Anda sudah membaca Laskar Pelangi, novel karangan
Andrea Hirata? Salah satu contoh the
inspiring teachers akan Anda temukan di novel best seller ini.
Mengapa? Karena menurut pengakuan sang penulisnya, novel ini ditulis untuk sang
guru tercinta. Karena guru tersebut mampu mentransfer tidak saja ilmu-ilmu akademik tapi
juga ilmu kehidupan. Karena guru tersebut mampu memuaskan tidak saja dahaga
anak akan ilmu pengetahuan tapi juga cinta dan kasih sayang, membasahi
syaraf-syaraf otak, rasa dan ruhaninya. Karena guru tersebut mendedikasikan
dirinya tanpa pamrih, meletakkan pondasi bagi tumbuhnya mimpi-mimpi dan
memberikan kekuatan untuk meraihnya. Karena
guru tersebut telah menginspirasi hidupnya.
Lalu bagaimana dengan kita? Sudah mampukah diri
kita menjadi inspirasi anak didik kita? Ada dua kata kunci untuk menjawab
pertanyaan itu. Pertama, kompetensi. Bagaimana guru bisa menginspirasi
anak didiknya jika kompetensinya masih dipertanyakan? Guru harus mengoptimalkan
kompetensinya, baik itu kompetensi akademik maupun pedagogiknya.
Salah satu cara untuk mengoptimalkan kompetensi
guru adalah belajar. Guru harus menjadi manusia pembelajar, penganut paham long
life education. Dengan demikian, ilmunya tidak akan stagnan. Ia akan
berkembang seiring perkembangan waktu dan akan selalu up to date. Selain
itu, guru harus benar-benar memahami realitas individual difference
setiap anak didiknya. Bahwa setiap anak itu unik, masing-masing mereka
mempunyai kemampuan yang berbeda baik itu kemampuan fisik, mental, intelektual,
dan spiritual sehingga cara guru berinteraksi dengan mereka pun harusnya
berbeda. Kompetensi seperti ini juga harus diasah, ia tidak boleh berhenti
ketika kita, guru telah menyelesaikan pendidikan kita.

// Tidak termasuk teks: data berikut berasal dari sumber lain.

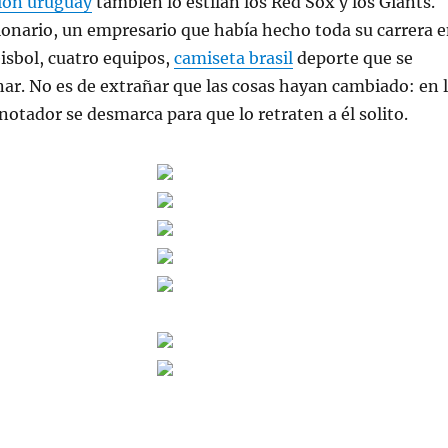
ion uruguay
también lo estilan los Red Sox y los Giants.
ionario, un empresario que había hecho toda su carrera 
éisbol, cuatro equipos,
camiseta brasil
deporte que se
ar. No es de extrañar que las cosas hayan cambiado: en 
anotador se desmarca para que lo retraten a él solito.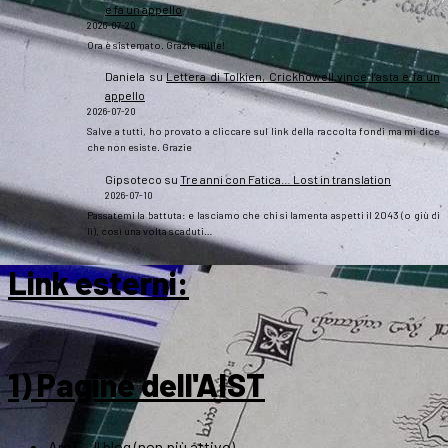
e fa un appello
2026-07-20
Ora è sistemato. Grazie mille!
Daniela
su
Lettera di Tolkien, Crickhowell vince l’asta e fa un
appello
2026-07-20
Salve a tutti, ho provato a cliccare sul link della raccolta fondi ma mi dice
che non esiste. Grazie
Gipsoteco
su
Tre anni con Fatica… Lost in translation
2026-07-10
Passatemi la battuta: e lasciamo che chi si lamenta aspetti il 2043 (o giù di
lì), così una volta scaduti…
Link esterni
:
1) Pagine dell'AIST
ArsT – Il blog (non più attivo)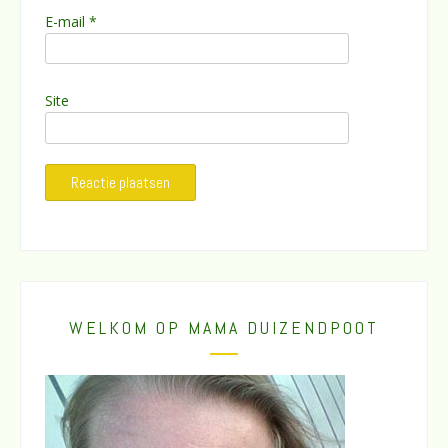
E-mail
*
Site
WELKOM OP MAMA DUIZENDPOOT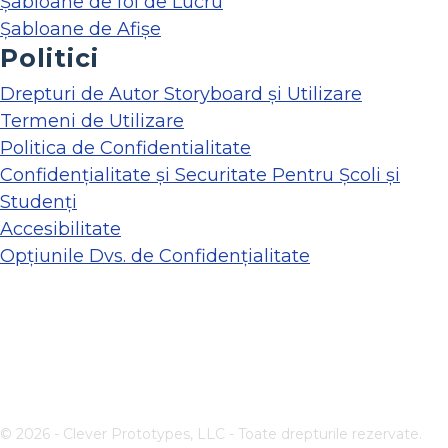
Șabloane de foi de Lucru
Șabloane de Afișe
Politici
Drepturi de Autor Storyboard și Utilizare
Termeni de Utilizare
Politica de Confidentialitate
Confidențialitate și Securitate Pentru Școli și
Studenți
Accesibilitate
Opțiunile Dvs. de Confidențialitate
© 2026 - Clever Prototypes, LLC - Toate drepturile rezervate.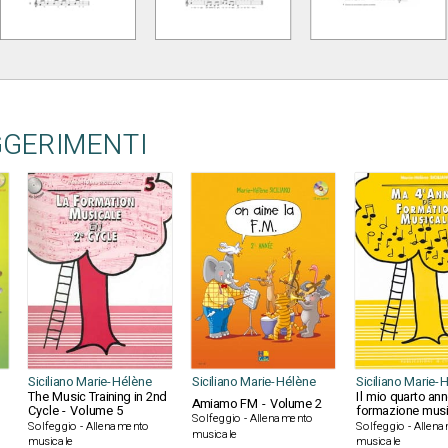
GGERIMENTI
Siciliano Marie-Hélène
Siciliano Marie-Hélène
Siciliano Marie-
The Music Training in 2nd
Il mio quarto ann
Amiamo FM - Volume 2
Cycle - Volume 5
formazione musi
Solfeggio - Allenamento
Solfeggio - Allenamento
Solfeggio - Allen
musicale
musicale
musicale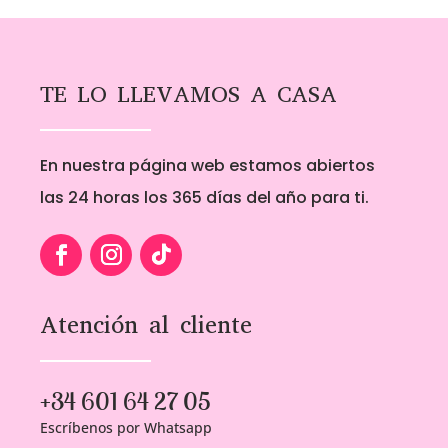
1,00€
1,00€
hasta
hasta
5,00€
5,00€
TE LO LLEVAMOS A CASA
En nuestra página web estamos abiertos
las 24 horas los 365 días del año para ti.
Atención al cliente
+34 601 64 27 05
Escríbenos por Whatsapp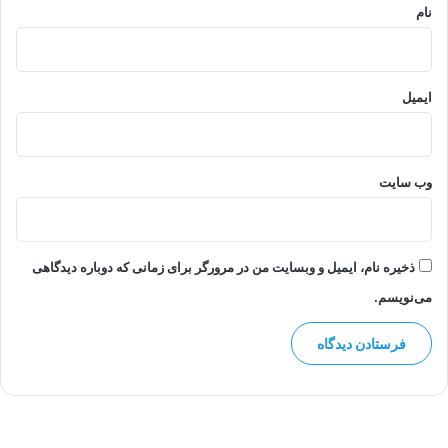
نام
ایمیل
وب‌ سایت
ذخیره نام، ایمیل و وبسایت من در مرورگر برای زمانی که دوباره دیدگاهی
می‌نویسم.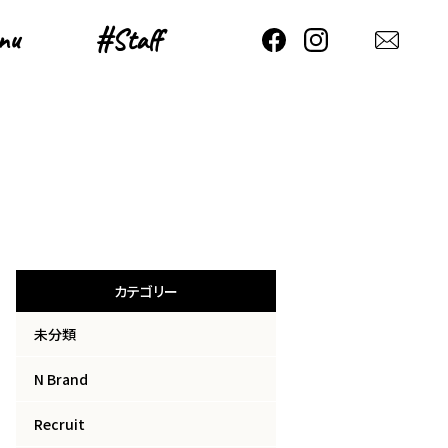
nu
nu
#Staff
#Staff
カテゴリー
未分類
N Brand
Recruit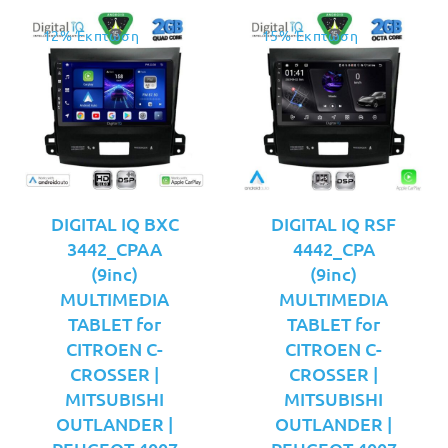
12% Έκπτωση
15% Έκπτωση
DIGITAL IQ BXC
DIGITAL IQ RSF
3442_CPAA
4442_CPA
(9inc)
(9inc)
MULTIMEDIA
MULTIMEDIA
TABLET for
TABLET for
CITROEN C-
CITROEN C-
CROSSER |
CROSSER |
MITSUBISHI
MITSUBISHI
OUTLANDER |
OUTLANDER |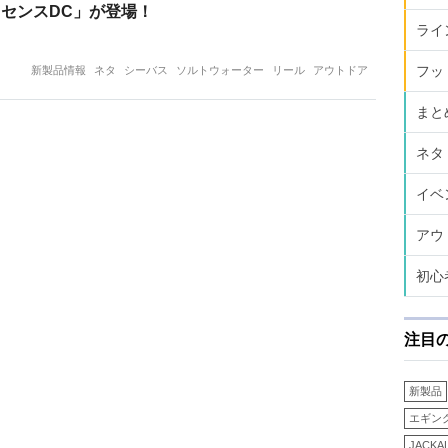
スセンスDC」が登場！
ライ
フッ
新製品情報
ネタ
シーバス
ソルトウォーター
リール
アウトドア
まと
ネタ
イベ
アウ
初心
注目
新製品
エギン
JACKA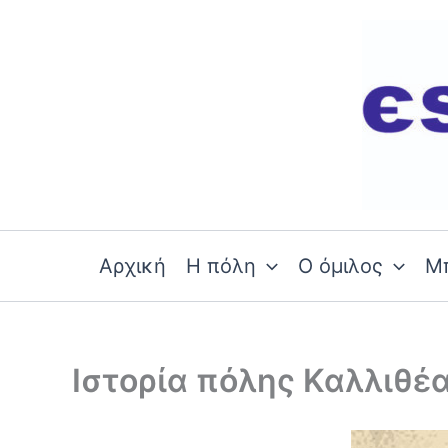
Skip
to
content
Αρχική
Η πόλη
Ο όμιλος
Μ
Ιστορία πόλης Καλλιθέ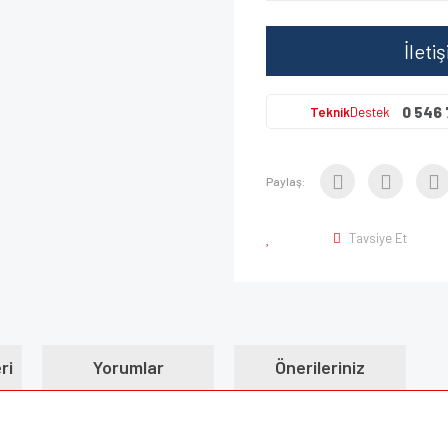
İleti
0 546 
Teknik
Destek
Paylaş:
Tavsiye Et
ri
Yorumlar
Önerileriniz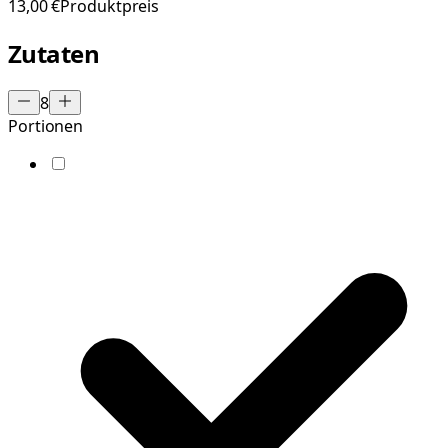
13,00 €
Produktpreis
Zutaten
8
Portionen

Pemerintah sendiri telah menggencarkan program
sertifikasi untuk meningkatkan kompetensi guru. Sayangnya, masih banyak di
antara kita, guru-guru yang menganggap program ini hanya berkaitan dengan uang,
tunjangan, sehingga berlomba-lomba mengumpulkan sertifikat dan bukan ilmu yang diperoleh
dalam sebuah kegiatan.
Maka tidak heran jika kemudian sertifikat menjadi
komoditi bagi orang-orang yang membaca peluang. Seminar sertifikasi pun
menjamur dengan pengelolaan yang tidak profesional, kasus jual beli sertifikat,
dan sertifikat palsu untuk menyebut beberapa. Padahal, esensi sebenarnya
program ini begitu mulia, yakni bagaimana meningkatkan kompetensi guru sehingga
berimbas pada peningkatan kualitas pendidikan di negara kita.
Kedua, komitmen. Selain berkompetensi
optimal, guru dituntut memiliki komitmen yang tinggi terhadap pendidikan.
Seorang guru bukan hanya pengajar tapi ia juga pendidik. Ia tidak hanya
mentransfer ilmu tapi juga nilai-nilai. Justru transformasi nilai inilah bagian
terpenting dalam pendidikan. Ia akan dibawa anak sampai dewasa. Bahkan ketika
ia menjadi pemimpin, ia akan membawa nilai-nilai yang diwariskan sang guru pada
mereka.
Bagaimana guru mengubah prilaku anak dari yang
tidak tahu menjadi tahu. dari yang berprilaku buruk menjadi lebih baik, untuk
menyebut beberapa. Maka dibutuhkan jiwa yang benar-benar memahami arti
pendidikan itu sendiri, ikhlas tanpa batas. Jadi, setiap tutur kata yang keluar
dari lisannya adalah mutiara, dan setiap tindak-tanduknya adalah teladan. Guru
seperti inilah yang mampu menginspirasi siswanya.